START SOURCE DATA
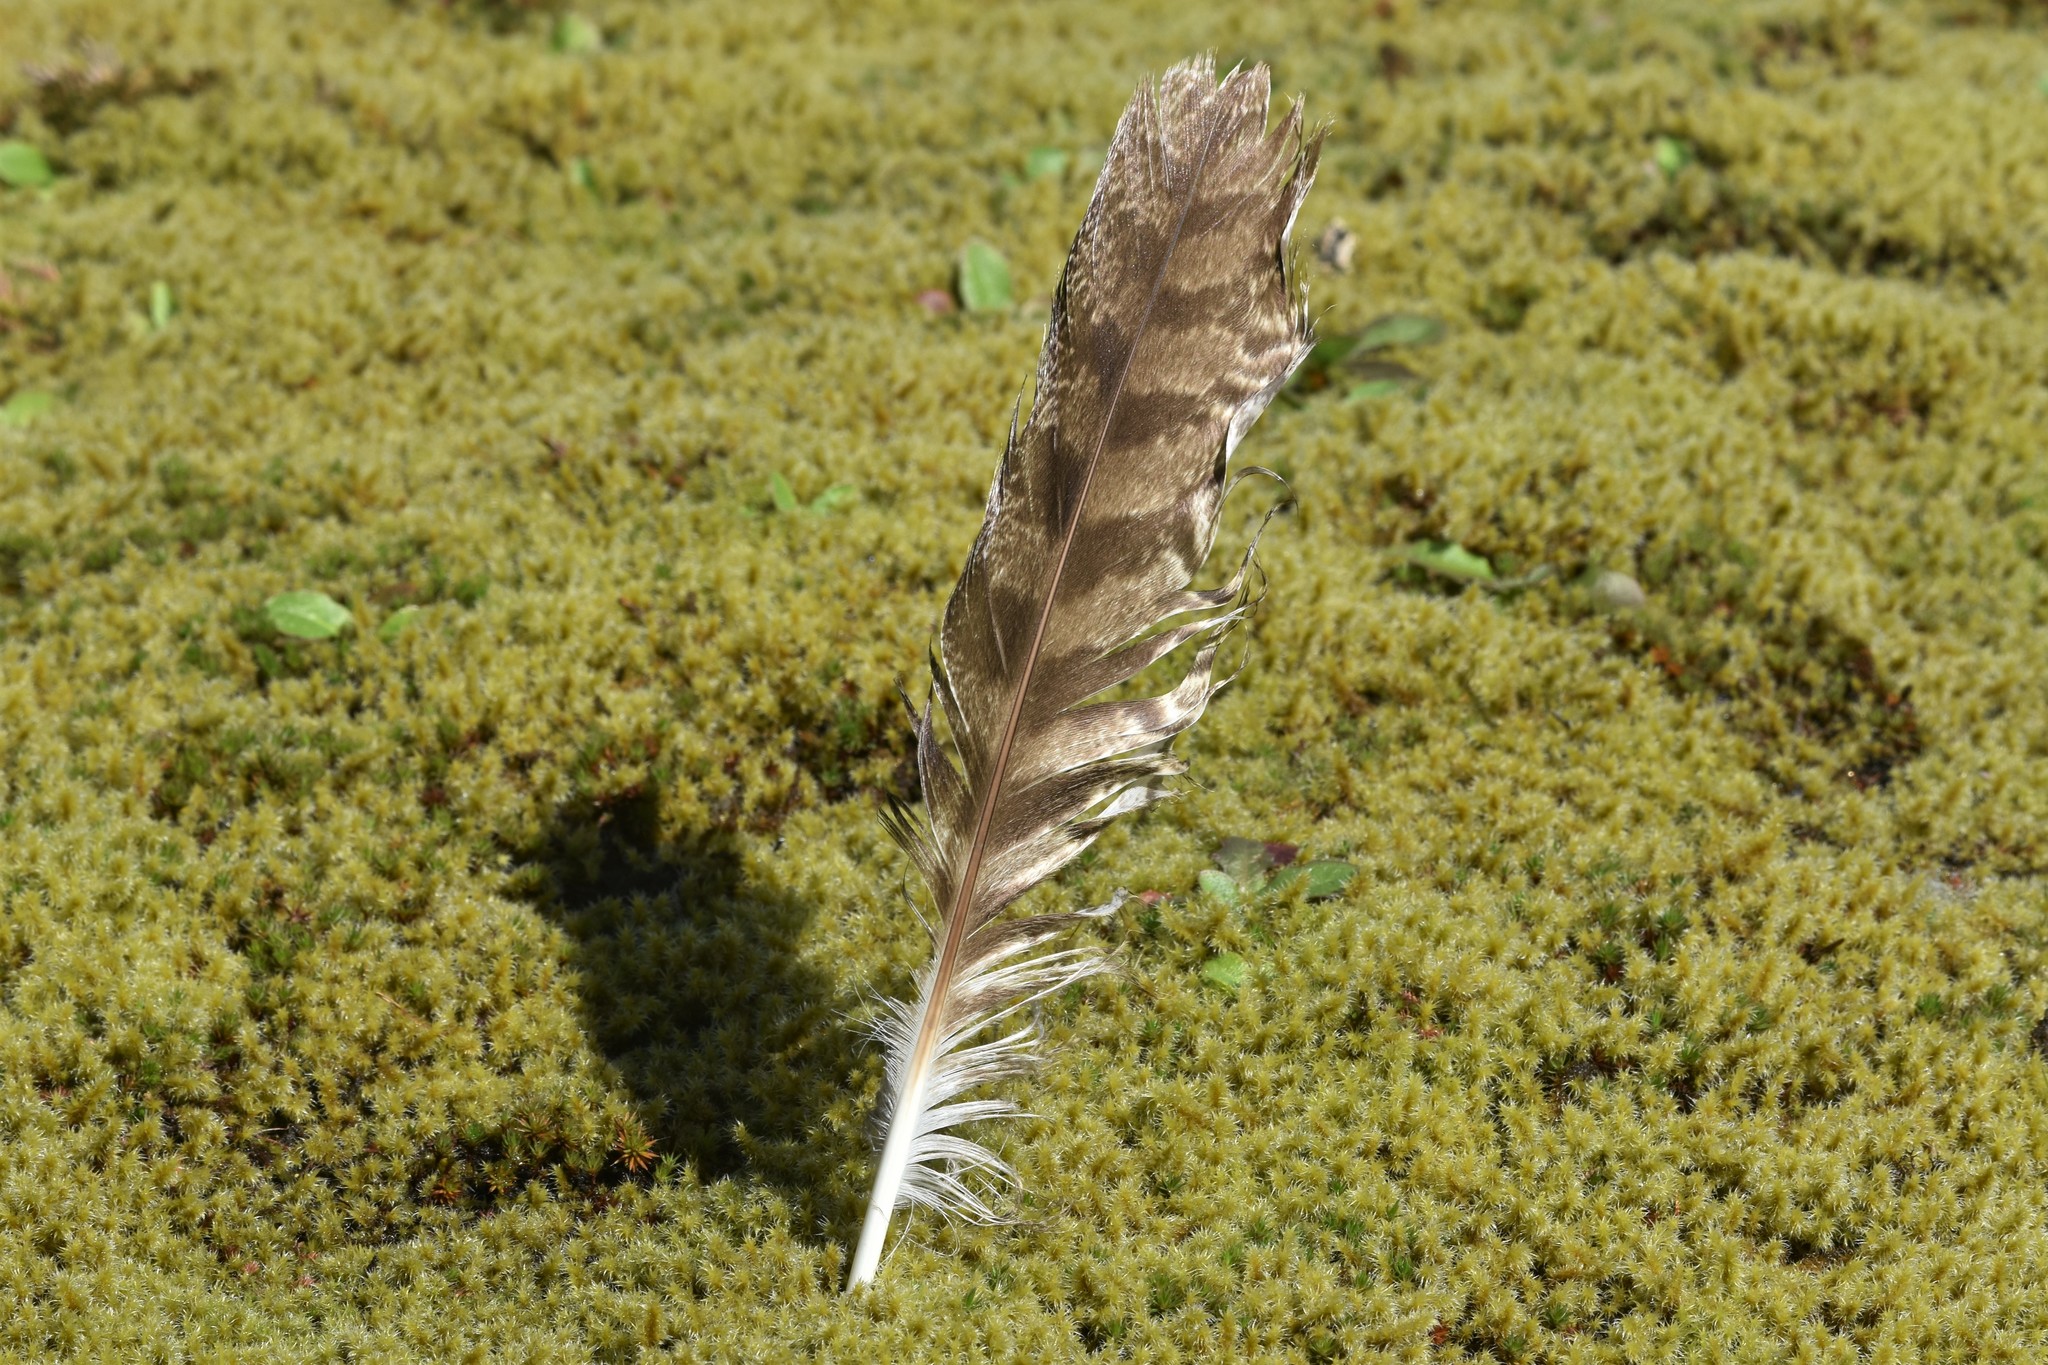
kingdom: Animalia
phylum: Chordata
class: Aves
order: Strigiformes
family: Strigidae
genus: Bubo
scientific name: Bubo virginianus
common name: Great horned owl
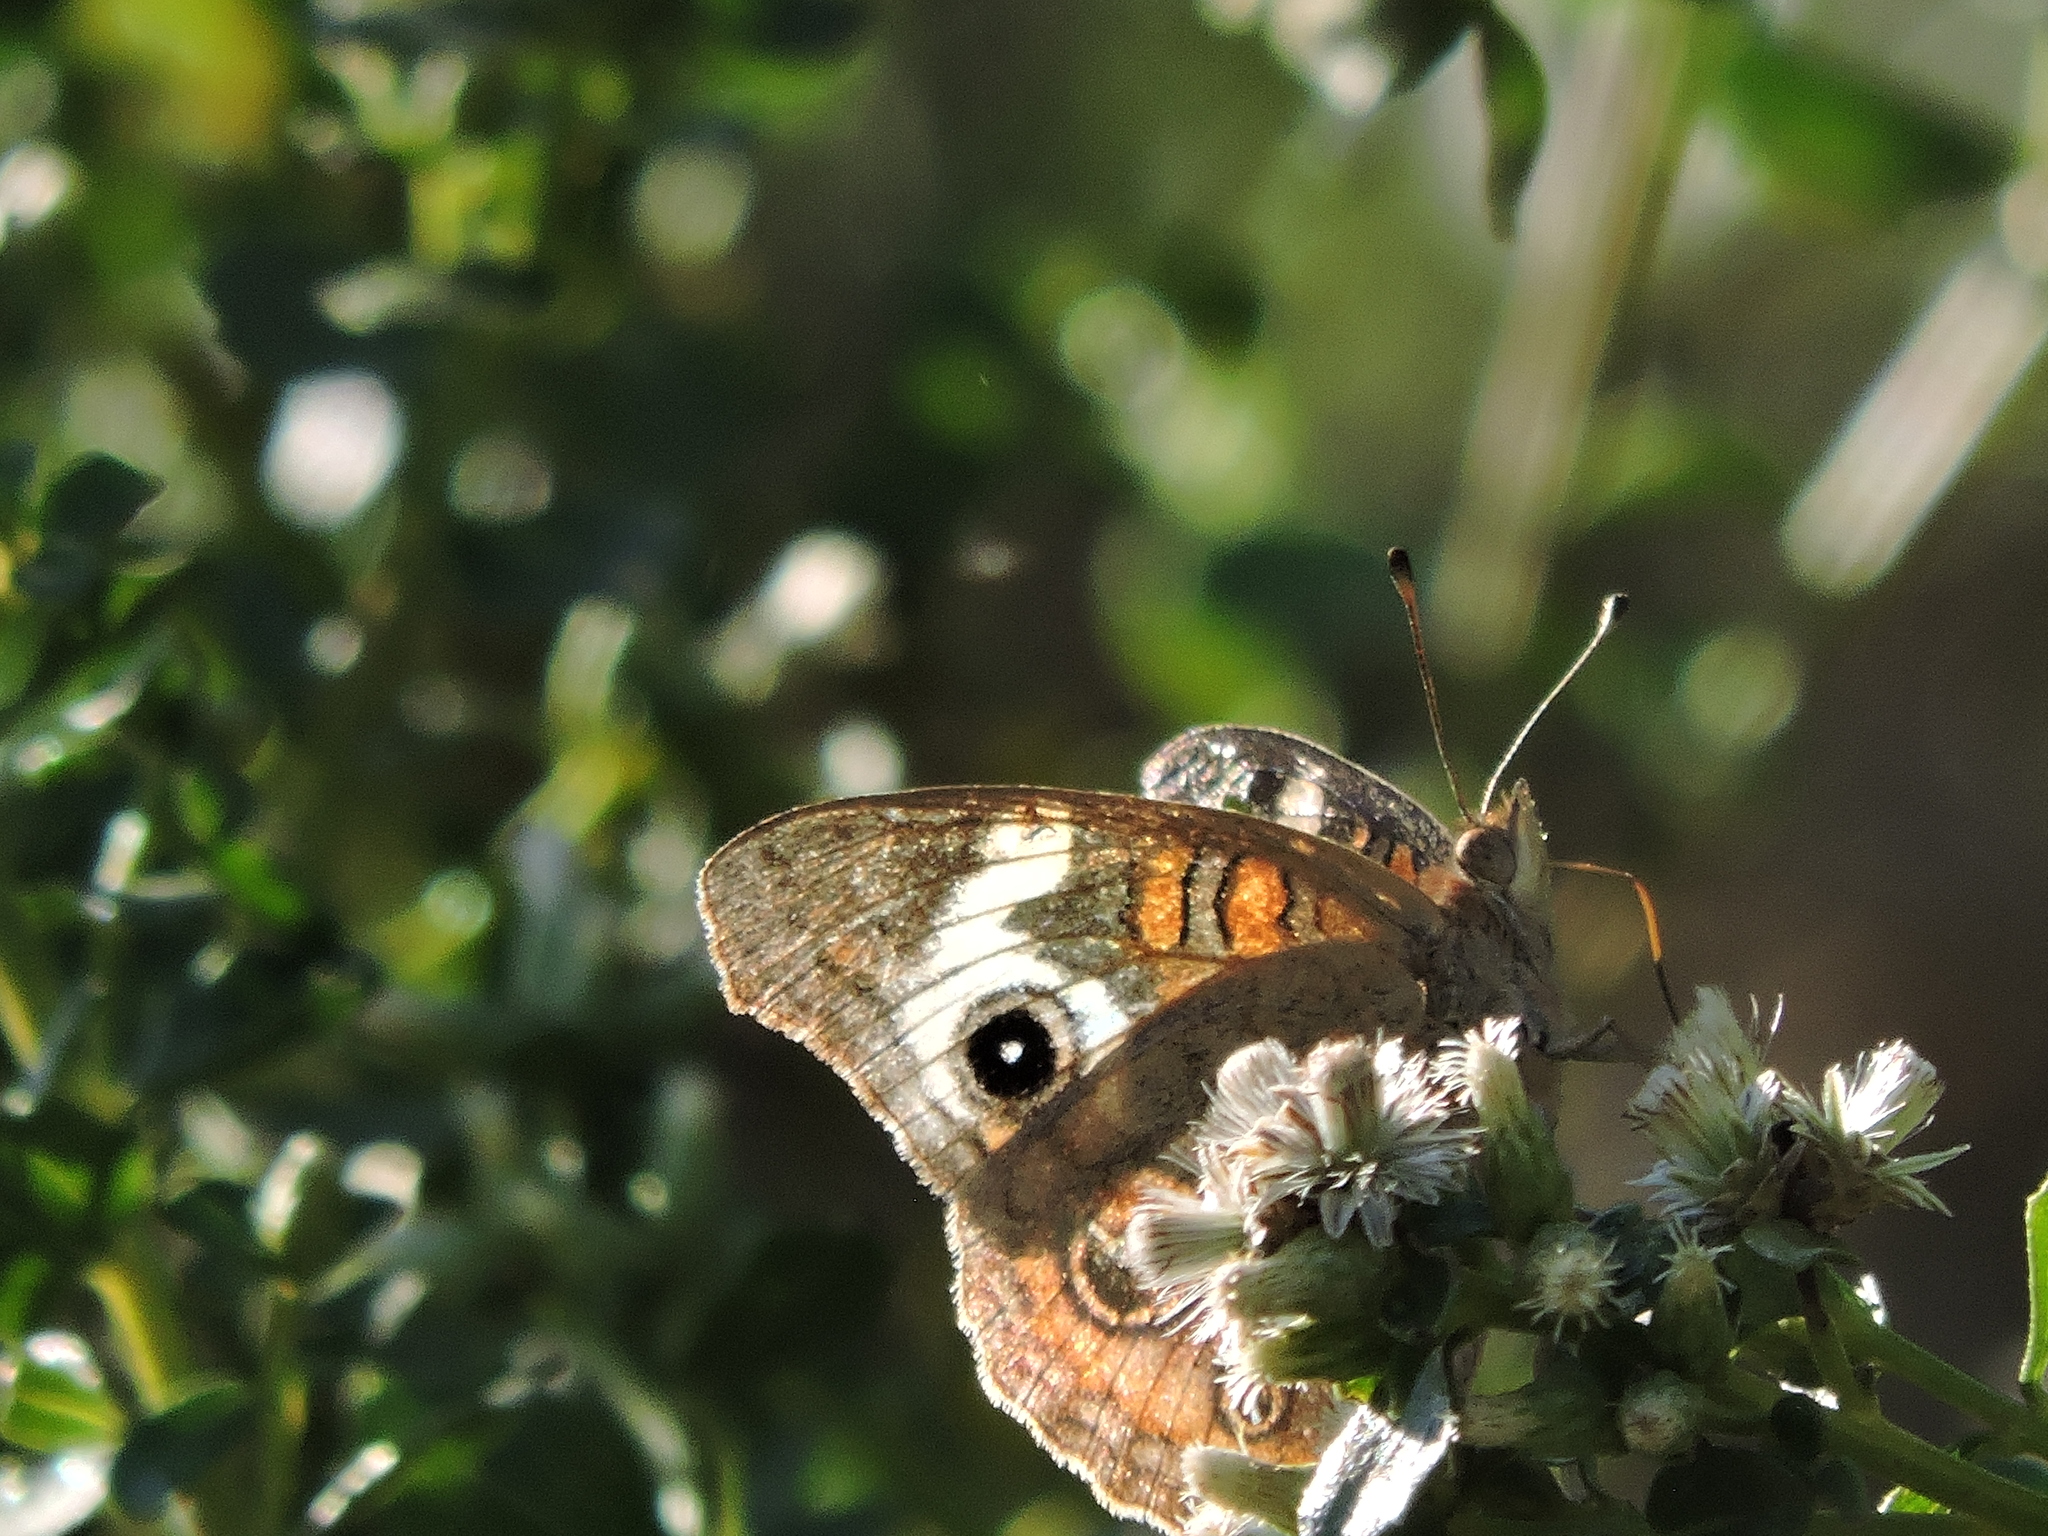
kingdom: Animalia
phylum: Arthropoda
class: Insecta
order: Lepidoptera
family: Nymphalidae
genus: Junonia
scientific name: Junonia grisea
END SOURCE DATA
→ EXERCISE AIM
Show each line from the items above that contains the word "name".

→ THE OUTPUT
scientific name: Bubo virginianus
common name: Great horned owl
scientific name: Junonia grisea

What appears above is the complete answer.